Comment 1 for bug 1820902

Revision history for this message
Ovidiu Poncea (ovidiuponcea) wrote :

Initial conclusiont point to a tricky helm-toolkit bug. I got some small guidance on the openstack-helm stash channel, but nothing to point me to a solutiom.

Short story: On a multihost nova compute deployment with nova-compute functionality we add or delete a host and reapply the manifests. To our surprise nova-compute services get restarted on ALL nodes. We are expecting it to juts start on the newly added nova-compute node (or not do anything in the host removal case). The interesting part here is that the config maps passed don't change at all (i.e. there is no change in the openstack config files!), so there shouldn't be any reason to restart/recreate the pods at all.

Long story:
When comparing the chart output from before and after removing a host
There are two changes that seems to tricker the POD recreation: the name of the daemonsets and one hash (configmap-etc-hash). Looking further, both the name of the daemonsets and the hash are differen for the same reason: the hostnames of all the nodes configured (i.e. a map with the hostnames) is included in the hash computation which is used for the generation of the pod names & configmap-etc-hash.
It seems that there is no reason to use the hostname list for this as there is no actual config file change... problem is that I don't yet know how to fix it. It's in the helm-toolkit, it will impact ALL the services in the system.

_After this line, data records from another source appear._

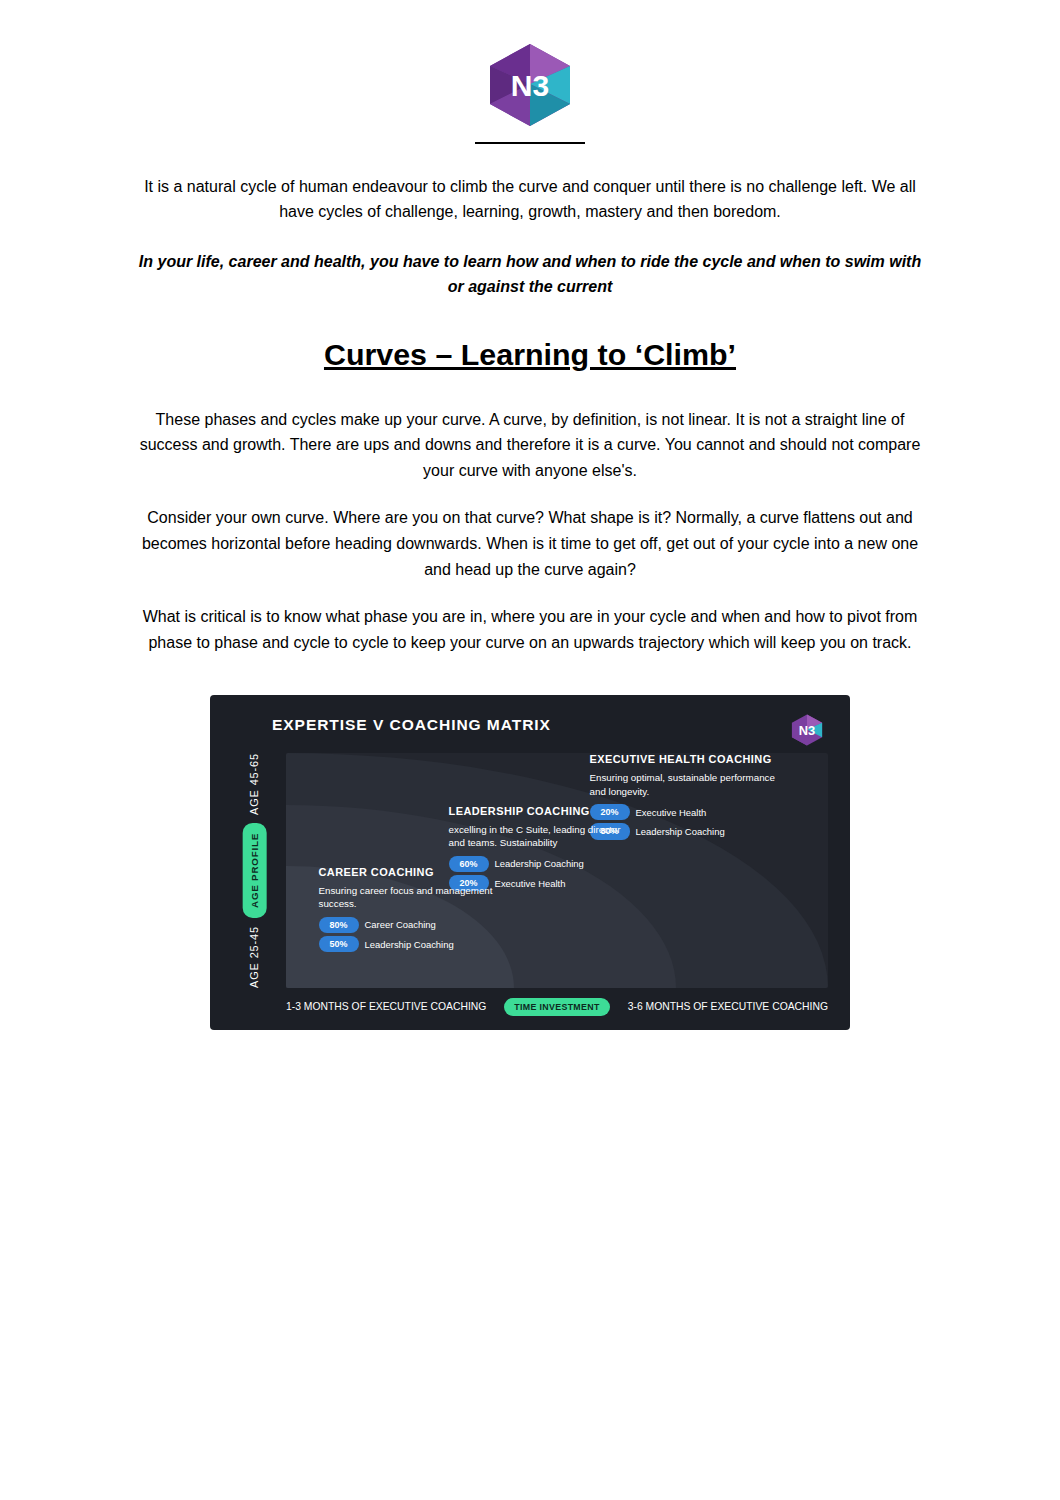N3
It is a natural cycle of human endeavour to climb the curve and conquer until there is no challenge left. We all have cycles of challenge, learning, growth, mastery and then boredom.
In your life, career and health, you have to learn how and when to ride the cycle and when to swim with or against the current
Curves – Learning to ‘Climb’
These phases and cycles make up your curve. A curve, by definition, is not linear. It is not a straight line of success and growth. There are ups and downs and therefore it is a curve. You cannot and should not compare your curve with anyone else's.
Consider your own curve. Where are you on that curve? What shape is it? Normally, a curve flattens out and becomes horizontal before heading downwards. When is it time to get off, get out of your cycle into a new one and head up the curve again?
What is critical is to know what phase you are in, where you are in your cycle and when and how to pivot from phase to phase and cycle to cycle to keep your curve on an upwards trajectory which will keep you on track.
EXPERTISE V COACHING MATRIX
N3
AGE 45-65 AGE PROFILE AGE 25-45
EXECUTIVE HEALTH COACHING
Ensuring optimal, sustainable performance and longevity.
20% Executive Health
80% Leadership Coaching
LEADERSHIP COACHING
excelling in the C Suite, leading director and teams. Sustainability
60% Leadership Coaching
20% Executive Health
CAREER COACHING
Ensuring career focus and management success.
80% Career Coaching
50% Leadership Coaching
1-3 MONTHS OF EXECUTIVE COACHING TIME INVESTMENT 3-6 MONTHS OF EXECUTIVE COACHING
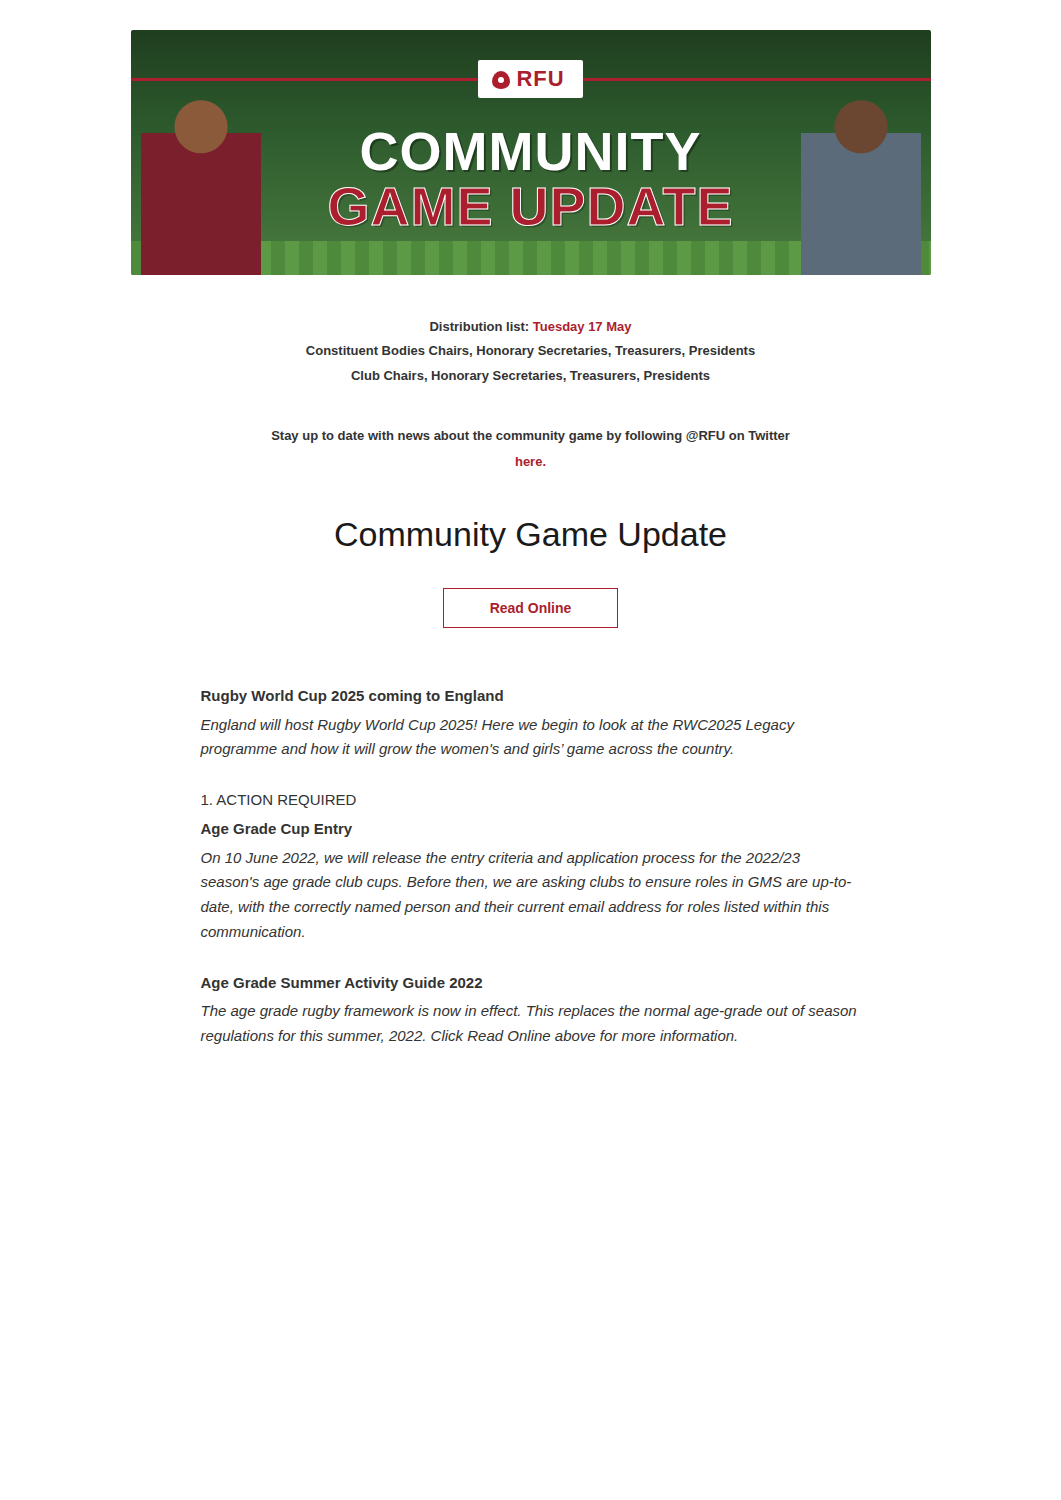RFU
Community Game Update
Distribution list: Tuesday 17 May
Constituent Bodies Chairs, Honorary Secretaries, Treasurers, Presidents
Club Chairs, Honorary Secretaries, Treasurers, Presidents
Stay up to date with news about the community game by following @RFU on Twitter
here.
Community Game Update
Read Online
Rugby World Cup 2025 coming to England
England will host Rugby World Cup 2025! Here we begin to look at the RWC2025 Legacy programme and how it will grow the women's and girls’ game across the country.
1. ACTION REQUIRED
Age Grade Cup Entry
On 10 June 2022, we will release the entry criteria and application process for the 2022/23 season's age grade club cups. Before then, we are asking clubs to ensure roles in GMS are up-to-date, with the correctly named person and their current email address for roles listed within this communication.
Age Grade Summer Activity Guide 2022
The age grade rugby framework is now in effect. This replaces the normal age-grade out of season regulations for this summer, 2022. Click Read Online above for more information.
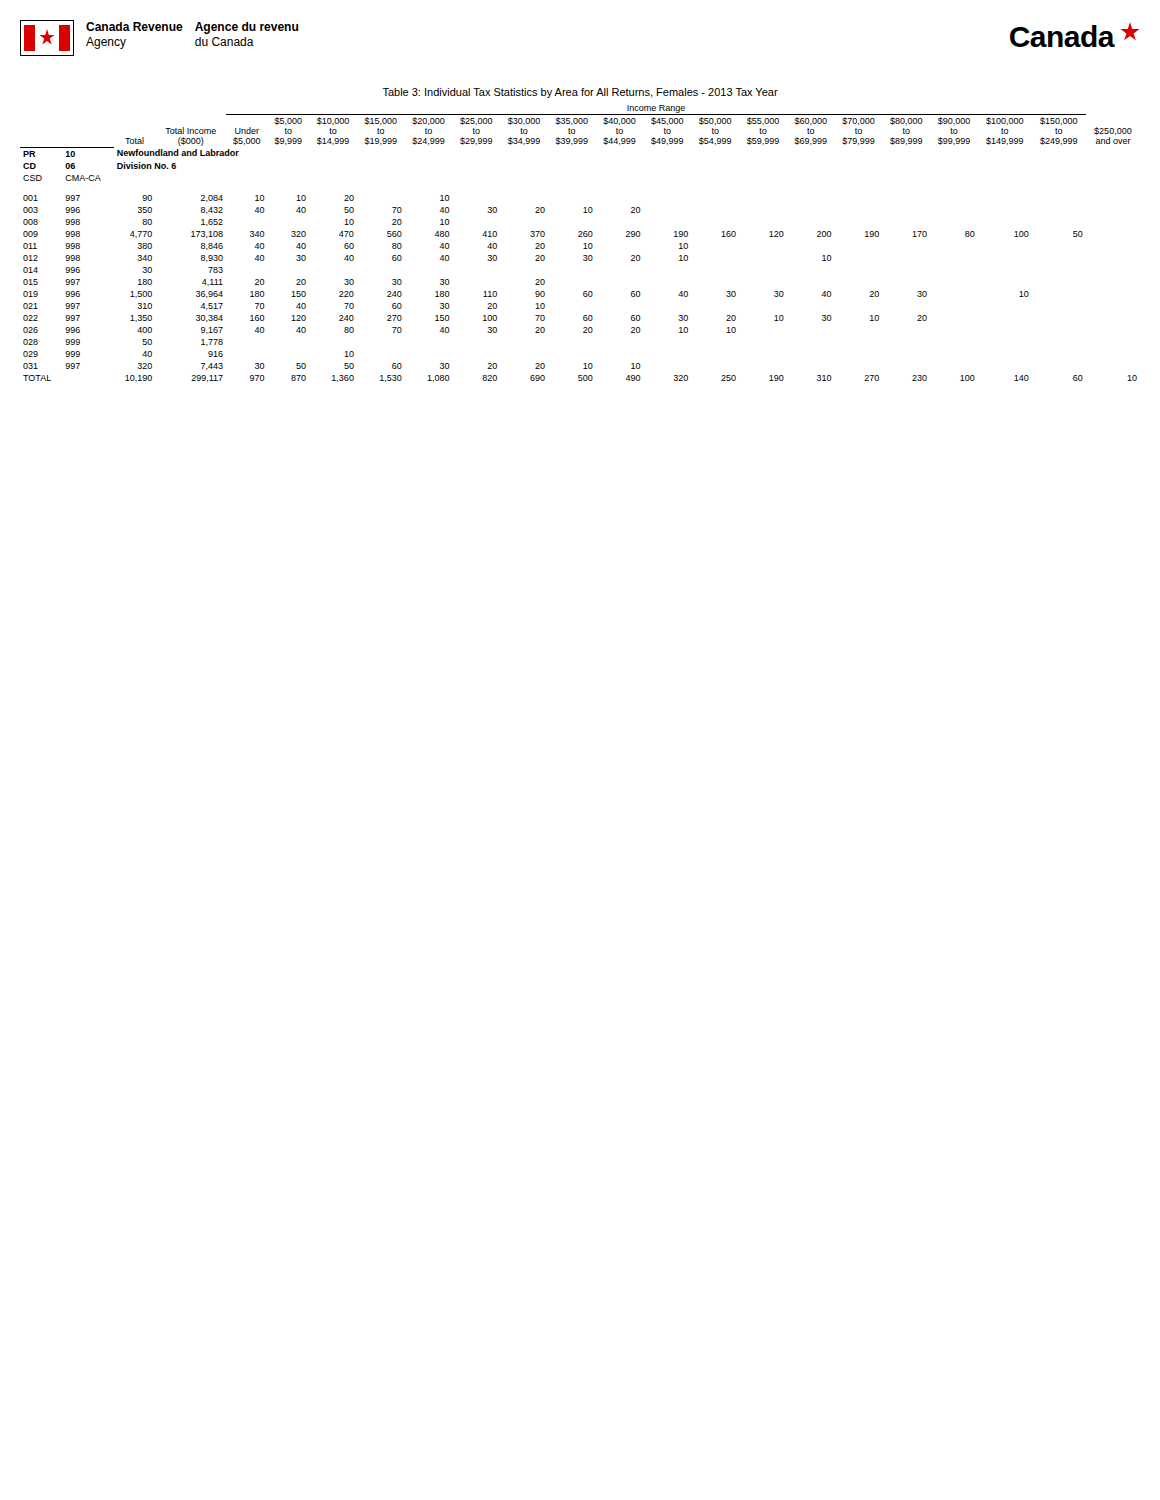Canada Revenue
Agency
Agence du revenu
du Canada
Canada
Table 3: Individual Tax Statistics by Area for All Returns, Females - 2013 Tax Year
| | Income Range |
| --- | --- |
| | Total | Total Income ($000) | Under $5,000 | $5,000 to $9,999 | $10,000 to $14,999 | $15,000 to $19,999 | $20,000 to $24,999 | $25,000 to $29,999 | $30,000 to $34,999 | $35,000 to $39,999 | $40,000 to $44,999 | $45,000 to $49,999 | $50,000 to $54,999 | $55,000 to $59,999 | $60,000 to $69,999 | $70,000 to $79,999 | $80,000 to $89,999 | $90,000 to $99,999 | $100,000 to $149,999 | $150,000 to $249,999 | $250,000 and over |
| PR | 10 | Newfoundland and Labrador |
| CD | 06 | Division No. 6 |
| CSD | CMA-CA | |
| 001 | 997 | 90 | 2,084 | 10 | 10 | 20 | | 10 | | | | | | | | | | | | | | |
| 003 | 996 | 350 | 8,432 | 40 | 40 | 50 | 70 | 40 | 30 | 20 | 10 | 20 | | | | | | | | | | |
| 008 | 998 | 80 | 1,652 | | | 10 | 20 | 10 | | | | | | | | | | | | | | |
| 009 | 998 | 4,770 | 173,108 | 340 | 320 | 470 | 560 | 480 | 410 | 370 | 260 | 290 | 190 | 160 | 120 | 200 | 190 | 170 | 80 | 100 | 50 | |
| 011 | 998 | 380 | 8,846 | 40 | 40 | 60 | 80 | 40 | 40 | 20 | 10 | | 10 | | | | | | | | | |
| 012 | 998 | 340 | 8,930 | 40 | 30 | 40 | 60 | 40 | 30 | 20 | 30 | 20 | 10 | | | 10 | | | | | | |
| 014 | 996 | 30 | 783 | | | | | | | | | | | | | | | | | | | |
| 015 | 997 | 180 | 4,111 | 20 | 20 | 30 | 30 | 30 | | 20 | | | | | | | | | | | | |
| 019 | 996 | 1,500 | 36,964 | 180 | 150 | 220 | 240 | 180 | 110 | 90 | 60 | 60 | 40 | 30 | 30 | 40 | 20 | 30 | | 10 | | |
| 021 | 997 | 310 | 4,517 | 70 | 40 | 70 | 60 | 30 | 20 | 10 | | | | | | | | | | | | |
| 022 | 997 | 1,350 | 30,384 | 160 | 120 | 240 | 270 | 150 | 100 | 70 | 60 | 60 | 30 | 20 | 10 | 30 | 10 | 20 | | | | |
| 026 | 996 | 400 | 9,167 | 40 | 40 | 80 | 70 | 40 | 30 | 20 | 20 | 20 | 10 | 10 | | | | | | | | |
| 028 | 999 | 50 | 1,778 | | | | | | | | | | | | | | | | | | | |
| 029 | 999 | 40 | 916 | | | 10 | | | | | | | | | | | | | | | | |
| 031 | 997 | 320 | 7,443 | 30 | 50 | 50 | 60 | 30 | 20 | 20 | 10 | 10 | | | | | | | | | | |
| TOTAL | | 10,190 | 299,117 | 970 | 870 | 1,360 | 1,530 | 1,080 | 820 | 690 | 500 | 490 | 320 | 250 | 190 | 310 | 270 | 230 | 100 | 140 | 60 | 10 |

I was able to reconcile the differece in the config map hash by not taking into account the hostnames in helm-toolkit/templates/utils/_daemonset_overrides.tpl by replacing:

   {{- if not $context.Values.__daemonset_yaml.spec.template.metadata.annotations }}{{- $_ := set $context.Values.__daemonset_yaml.spec.template.metadata "annotations" dict }}{{- end }}
   {{- $cmap := list $current_dict.dns_1123_name $current_dict.nodeData | include $configmap_include }}
   {{- $values_hash := $cmap | quote | sha256sum }}
   {{- $_ := set $context.Values.__daemonset_yaml.spec.template.metadata.annotations "configmap-etc-hash" $values_hash }}

with:
   {{- if not $context.Values.__daemonset_yaml.spec.template.metadata.annotations }}{{- $_ := set $context.Values.__daemonset_yaml.spec.template.metadata "annotations" dict }}{{- end }}
   {{- $cmap := list $current_dict.dns_1123_name $current_dict.nodeData | include $configmap_include }}
   {{- $hashcmap := list "default" $current_dict.nodeData | include $configmap_include }}
   {{- $values_hash := $hashcmap | quote | sha256sum }}
   {{- $_ := set $context.Values.__daemonset_yaml.spec.template.metadata.annotations "configmap-etc-hash" $values_hash }}

Problem is that I still get the POD name change... and this is much harder to fix.